> _Set problem_:
Can you quote the listing word for word, starting at the line that contains "table_cell Wayland compositor" and ending with the listing's final line, while leaving the pictures out?

> _Items_:
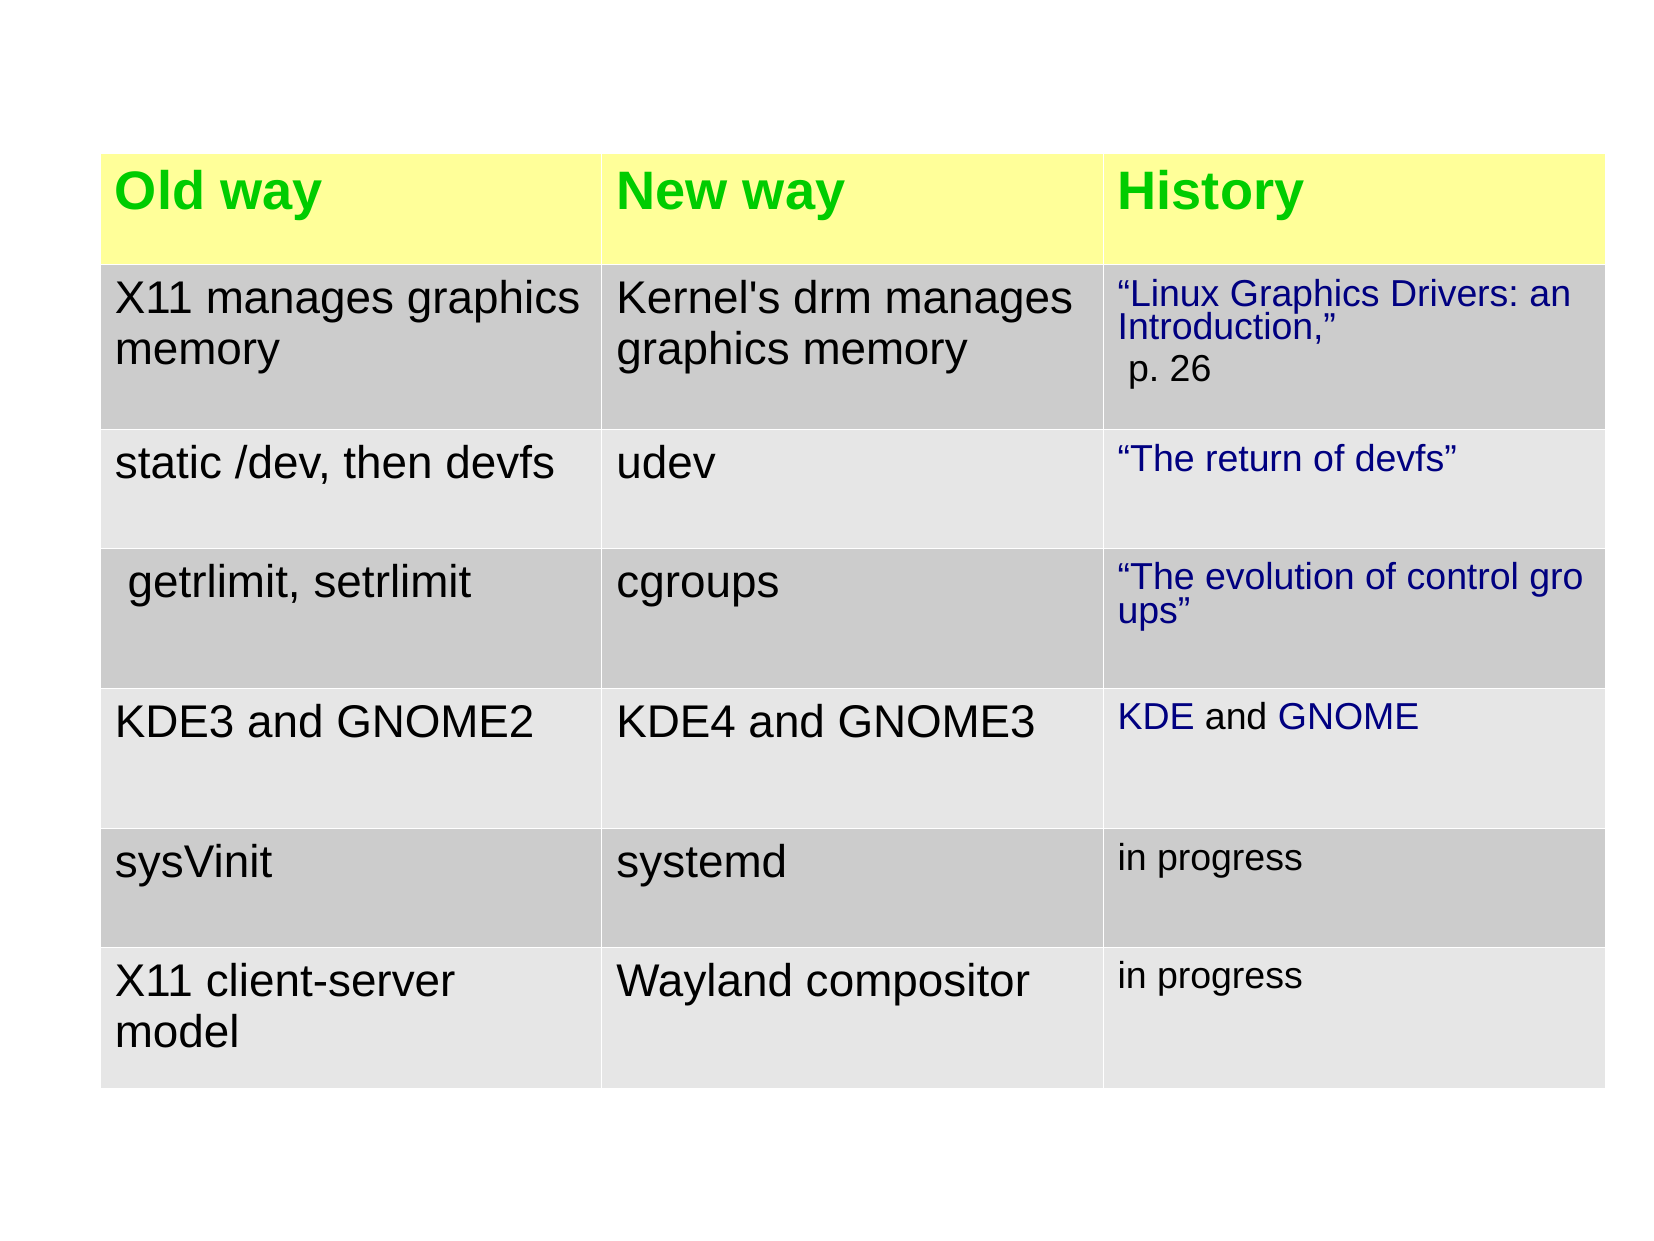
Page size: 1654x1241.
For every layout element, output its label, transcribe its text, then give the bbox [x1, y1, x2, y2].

table_cell Wayland compositor [602, 948, 1103, 1088]
table_cell “The return of devfs” [1104, 430, 1605, 548]
table_cell KDE3 and GNOME2 [101, 689, 601, 828]
table_cell getrlimit, setrlimit [101, 549, 601, 688]
table_cell X11 manages graphics memory [101, 265, 601, 429]
table_cell KDE4 and GNOME3 [602, 689, 1103, 828]
table_cell Kernel's drm manages graphics memory [602, 265, 1103, 429]
table_cell systemd [602, 829, 1103, 947]
table_cell KDE and GNOME [1104, 689, 1605, 828]
table_header New way [602, 154, 1103, 264]
table_header History [1104, 154, 1605, 264]
table_cell X11 client-server model [101, 948, 601, 1088]
table_header Old way [101, 154, 601, 264]
table_cell udev [602, 430, 1103, 548]
table_cell in progress [1104, 948, 1605, 1088]
table_cell “The evolution of control groups” [1104, 549, 1605, 688]
table_cell sysVinit [101, 829, 601, 947]
table_cell static /dev, then devfs [101, 430, 601, 548]
table_cell in progress [1104, 829, 1605, 947]
table_cell cgroups [602, 549, 1103, 688]
table_cell “Linux Graphics Drivers: an Introduction,” p. 26 [1104, 265, 1605, 429]
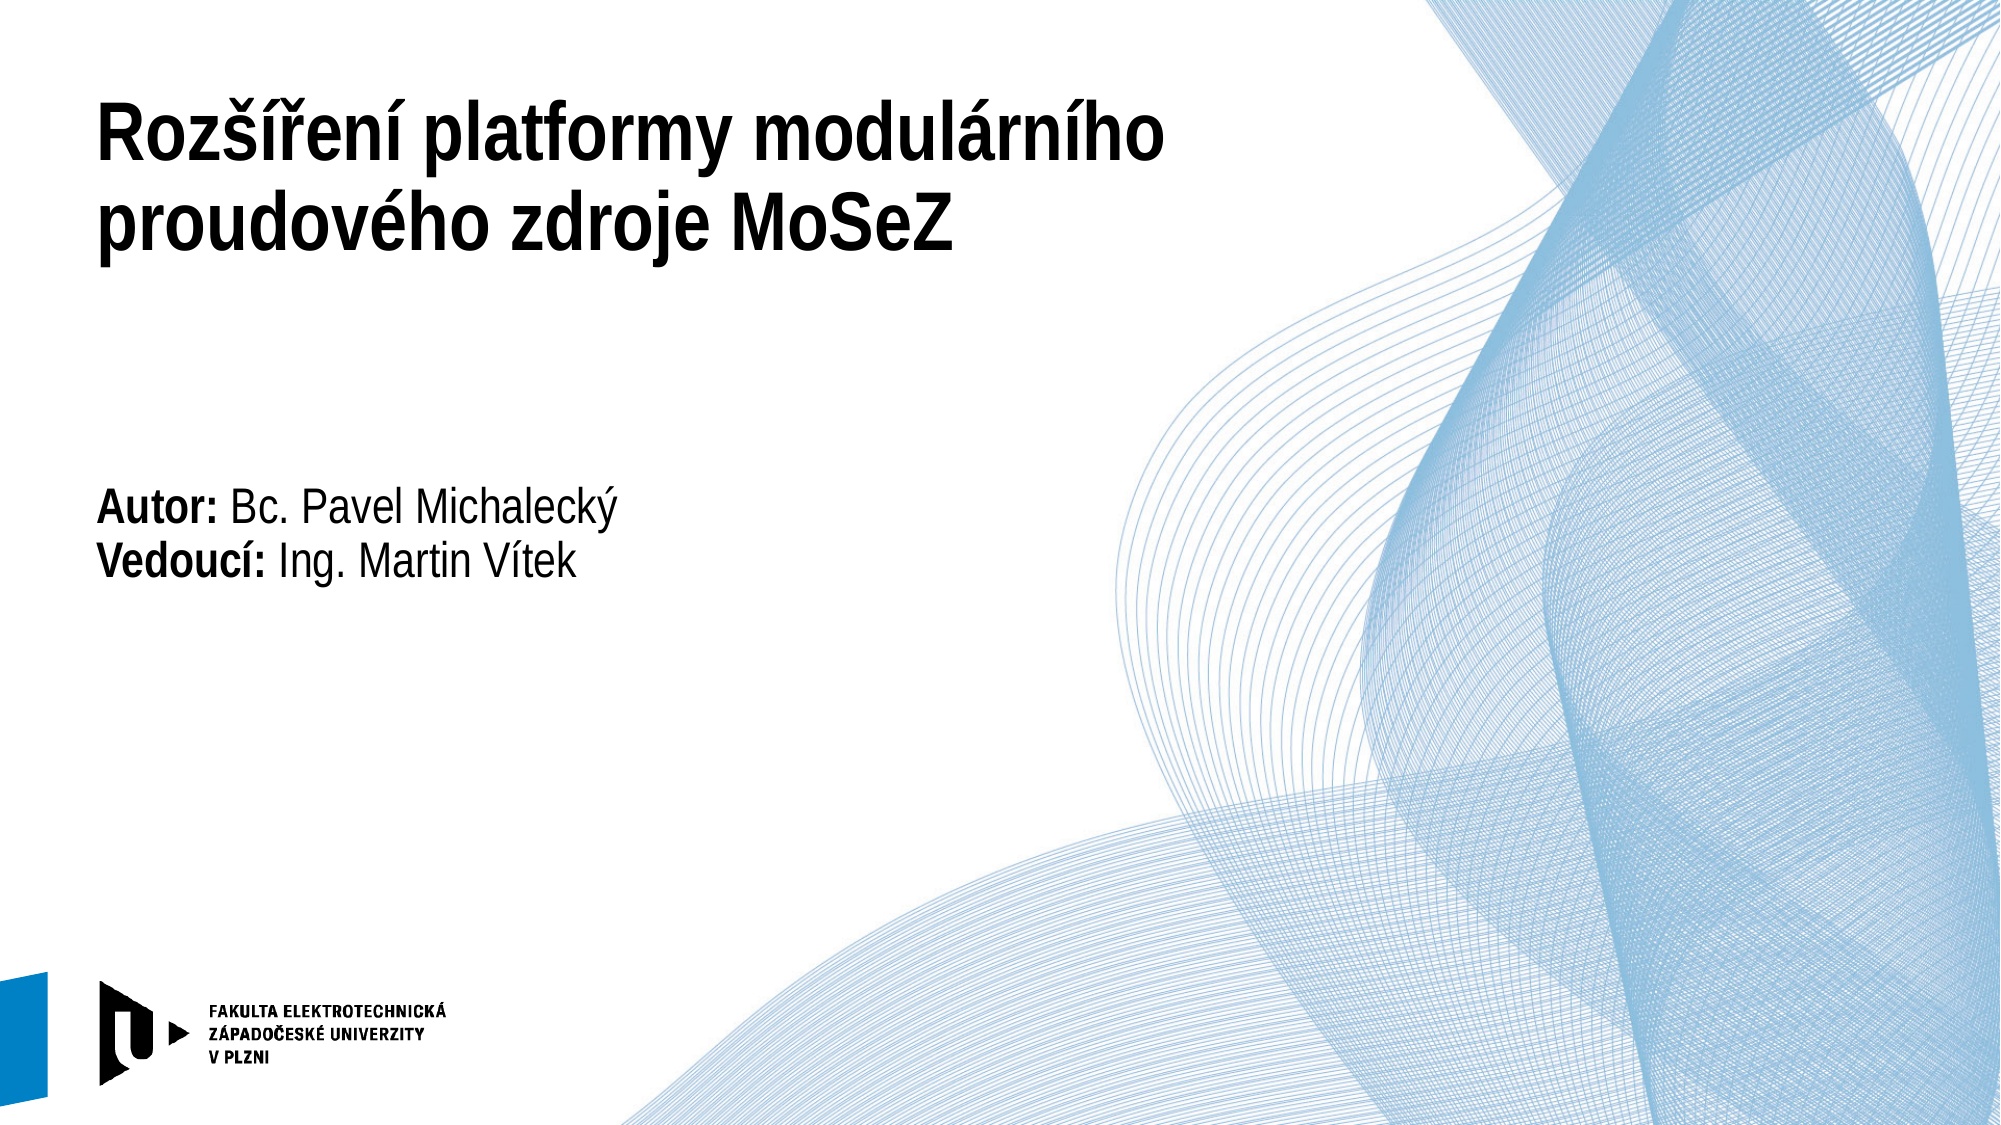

> _Finished task_:
table_cell Wayland compositor [602, 948, 1103, 1088]
table_cell “The return of devfs” [1104, 430, 1605, 548]
table_cell KDE3 and GNOME2 [101, 689, 601, 828]
table_cell getrlimit, setrlimit [101, 549, 601, 688]
table_cell X11 manages graphics memory [101, 265, 601, 429]
table_cell KDE4 and GNOME3 [602, 689, 1103, 828]
table_cell Kernel's drm manages graphics memory [602, 265, 1103, 429]
table_cell systemd [602, 829, 1103, 947]
table_cell KDE and GNOME [1104, 689, 1605, 828]
table_header New way [602, 154, 1103, 264]
table_header History [1104, 154, 1605, 264]
table_cell X11 client-server model [101, 948, 601, 1088]
table_header Old way [101, 154, 601, 264]
table_cell udev [602, 430, 1103, 548]
table_cell in progress [1104, 948, 1605, 1088]
table_cell “The evolution of control groups” [1104, 549, 1605, 688]
table_cell sysVinit [101, 829, 601, 947]
table_cell static /dev, then devfs [101, 430, 601, 548]
table_cell in progress [1104, 829, 1605, 947]
table_cell cgroups [602, 549, 1103, 688]
table_cell “Linux Graphics Drivers: an Introduction,” p. 26 [1104, 265, 1605, 429]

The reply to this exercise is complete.